Model Predictive Control has become a prevailing technique in practice by virtue of its natural inclusion of constraint enforcement in sub-optimal feedback design through repeated solution of finite-horizon, open-loop control problems. However, many approaches are lacking in proper accommodation of output feedback using imperfect measurements, as is normally required in practice. The conventional workaround for this disconnect between control theory and practice is the use of certainty equivalent control laws, which subsume best available state estimates in place of the system state in order to salvage methods available for state-feedback Model Predictive Control.
This dissertation explores Stochastic Model Predictive Control in the general, nonlinear output-feedback setting. Starting the receding horizon development from Stochastic Optimal Control, we attain inherent accommodation of imperfect measurement data through propagation of the conditional state density, the information state. This setup further results in the control signals being of dual, probing nature: the control balances the typically antagonistic requirements of regulation and exploration. However, these conflicting tasks inherent to Stochastic Optimal Control also embody the associated computational intractability. While properties such as optimal probing and numerical performance bounds on the infinite time-horizon require solution of Stochastic Optimal Control problems, obtaining these solutions is typically not possible in practice due to the exorbitant computational demands.

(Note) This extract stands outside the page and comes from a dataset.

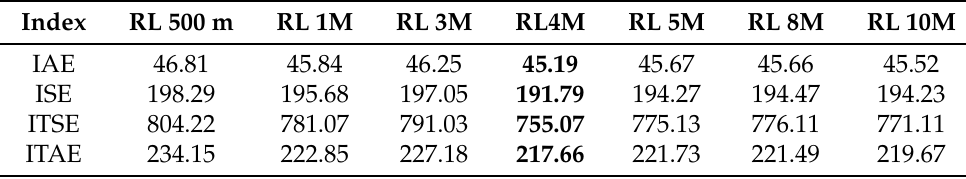
Table 1. Performance indexes for each algorithm. In bold, the better case.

We suggest two methods for tractable Stochastic Model Predictive Control. Firstly, we propose approximation of the information state update by a Particle Filter, which may be merged naturally with scenario optimization to generate control laws. While computationally tractable, this method does not maintain duality without additional measures. Alternatively, the nonlinear output-feedback problem can be approximated - or even cast - as a Partially Observable Markov Decision Process, a special class of systems for which Stochastic Optimal Control is numerically tractable for reasonable problem size, enabling dual optimal control with provable infinite-horizon properties.
Throughout this dissertation, we examine two classes of examples from healthcare: individualized appointment scheduling, a problem not requiring duality; medical treatment decision making, where dual control decisions are often required to balance optimally when to order diagnostic tests and when to apply medical intervention.